What is being asked: Reproduce the rows below word for word, beginning with the first row and continuing through the line that contains "left knee: (841, 565, 15)", with both of those lines included.

########################################

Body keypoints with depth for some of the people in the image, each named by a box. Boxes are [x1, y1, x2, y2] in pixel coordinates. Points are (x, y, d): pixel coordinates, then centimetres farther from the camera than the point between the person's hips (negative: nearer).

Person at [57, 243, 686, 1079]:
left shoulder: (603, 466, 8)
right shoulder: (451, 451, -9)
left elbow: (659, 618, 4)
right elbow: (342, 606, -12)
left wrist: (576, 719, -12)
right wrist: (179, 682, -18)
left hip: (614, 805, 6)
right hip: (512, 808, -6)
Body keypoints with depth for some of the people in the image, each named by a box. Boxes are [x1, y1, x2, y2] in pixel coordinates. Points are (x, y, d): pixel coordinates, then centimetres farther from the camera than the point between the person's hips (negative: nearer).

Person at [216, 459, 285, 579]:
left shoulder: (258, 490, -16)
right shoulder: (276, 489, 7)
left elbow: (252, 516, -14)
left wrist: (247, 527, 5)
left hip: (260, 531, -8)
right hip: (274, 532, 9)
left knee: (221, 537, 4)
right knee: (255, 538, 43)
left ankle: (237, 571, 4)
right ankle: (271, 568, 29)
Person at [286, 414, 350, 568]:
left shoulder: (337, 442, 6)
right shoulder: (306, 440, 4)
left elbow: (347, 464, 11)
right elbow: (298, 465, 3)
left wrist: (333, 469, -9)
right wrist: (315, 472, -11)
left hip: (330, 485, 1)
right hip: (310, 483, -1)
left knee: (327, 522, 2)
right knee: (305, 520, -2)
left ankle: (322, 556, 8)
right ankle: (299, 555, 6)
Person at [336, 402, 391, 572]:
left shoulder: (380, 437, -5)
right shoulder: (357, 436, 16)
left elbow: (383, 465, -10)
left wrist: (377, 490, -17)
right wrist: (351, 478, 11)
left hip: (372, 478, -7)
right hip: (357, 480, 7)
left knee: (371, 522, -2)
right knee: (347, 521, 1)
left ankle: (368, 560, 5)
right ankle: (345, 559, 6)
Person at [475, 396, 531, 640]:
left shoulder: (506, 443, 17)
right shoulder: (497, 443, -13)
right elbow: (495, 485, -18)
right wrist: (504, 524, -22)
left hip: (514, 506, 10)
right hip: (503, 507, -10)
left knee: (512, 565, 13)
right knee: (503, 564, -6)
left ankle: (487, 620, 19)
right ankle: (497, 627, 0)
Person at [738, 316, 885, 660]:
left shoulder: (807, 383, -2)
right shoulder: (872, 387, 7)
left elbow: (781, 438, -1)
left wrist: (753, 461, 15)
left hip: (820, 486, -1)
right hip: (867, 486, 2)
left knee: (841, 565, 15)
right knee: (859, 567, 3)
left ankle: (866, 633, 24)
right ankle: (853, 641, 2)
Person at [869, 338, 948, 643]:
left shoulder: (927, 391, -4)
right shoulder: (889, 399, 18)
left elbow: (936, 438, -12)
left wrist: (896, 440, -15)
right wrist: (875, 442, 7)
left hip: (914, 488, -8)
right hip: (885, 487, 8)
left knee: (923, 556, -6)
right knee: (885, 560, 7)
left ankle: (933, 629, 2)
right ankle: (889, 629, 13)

########################################

Solved exercise:
Body keypoints with depth for some of the people in the image, each named by a box. Boxes are [x1, y1, x2, y2] in pixel coordinates. Points are (x, y, d): pixel coordinates, then centimetres farther from the camera than the point between the person's hips (negative: nearer).

Person at [57, 243, 686, 1079]:
left shoulder: (603, 466, 8)
right shoulder: (451, 451, -9)
left elbow: (659, 618, 4)
right elbow: (342, 606, -12)
left wrist: (576, 719, -12)
right wrist: (179, 682, -18)
left hip: (614, 805, 6)
right hip: (512, 808, -6)
Body keypoints with depth for some of the people in the image, each named by a box. Boxes are [x1, y1, x2, y2] in pixel coordinates. Points are (x, y, d): pixel coordinates, then centimetres farther from the camera than the point between the person's hips (negative: nearer).

Person at [216, 459, 285, 579]:
left shoulder: (258, 490, -16)
right shoulder: (276, 489, 7)
left elbow: (252, 516, -14)
left wrist: (247, 527, 5)
left hip: (260, 531, -8)
right hip: (274, 532, 9)
left knee: (221, 537, 4)
right knee: (255, 538, 43)
left ankle: (237, 571, 4)
right ankle: (271, 568, 29)
Person at [286, 414, 350, 568]:
left shoulder: (337, 442, 6)
right shoulder: (306, 440, 4)
left elbow: (347, 464, 11)
right elbow: (298, 465, 3)
left wrist: (333, 469, -9)
right wrist: (315, 472, -11)
left hip: (330, 485, 1)
right hip: (310, 483, -1)
left knee: (327, 522, 2)
right knee: (305, 520, -2)
left ankle: (322, 556, 8)
right ankle: (299, 555, 6)
Person at [336, 402, 391, 572]:
left shoulder: (380, 437, -5)
right shoulder: (357, 436, 16)
left elbow: (383, 465, -10)
left wrist: (377, 490, -17)
right wrist: (351, 478, 11)
left hip: (372, 478, -7)
right hip: (357, 480, 7)
left knee: (371, 522, -2)
right knee: (347, 521, 1)
left ankle: (368, 560, 5)
right ankle: (345, 559, 6)
Person at [475, 396, 531, 640]:
left shoulder: (506, 443, 17)
right shoulder: (497, 443, -13)
right elbow: (495, 485, -18)
right wrist: (504, 524, -22)
left hip: (514, 506, 10)
right hip: (503, 507, -10)
left knee: (512, 565, 13)
right knee: (503, 564, -6)
left ankle: (487, 620, 19)
right ankle: (497, 627, 0)
Person at [738, 316, 885, 660]:
left shoulder: (807, 383, -2)
right shoulder: (872, 387, 7)
left elbow: (781, 438, -1)
left wrist: (753, 461, 15)
left hip: (820, 486, -1)
right hip: (867, 486, 2)
left knee: (841, 565, 15)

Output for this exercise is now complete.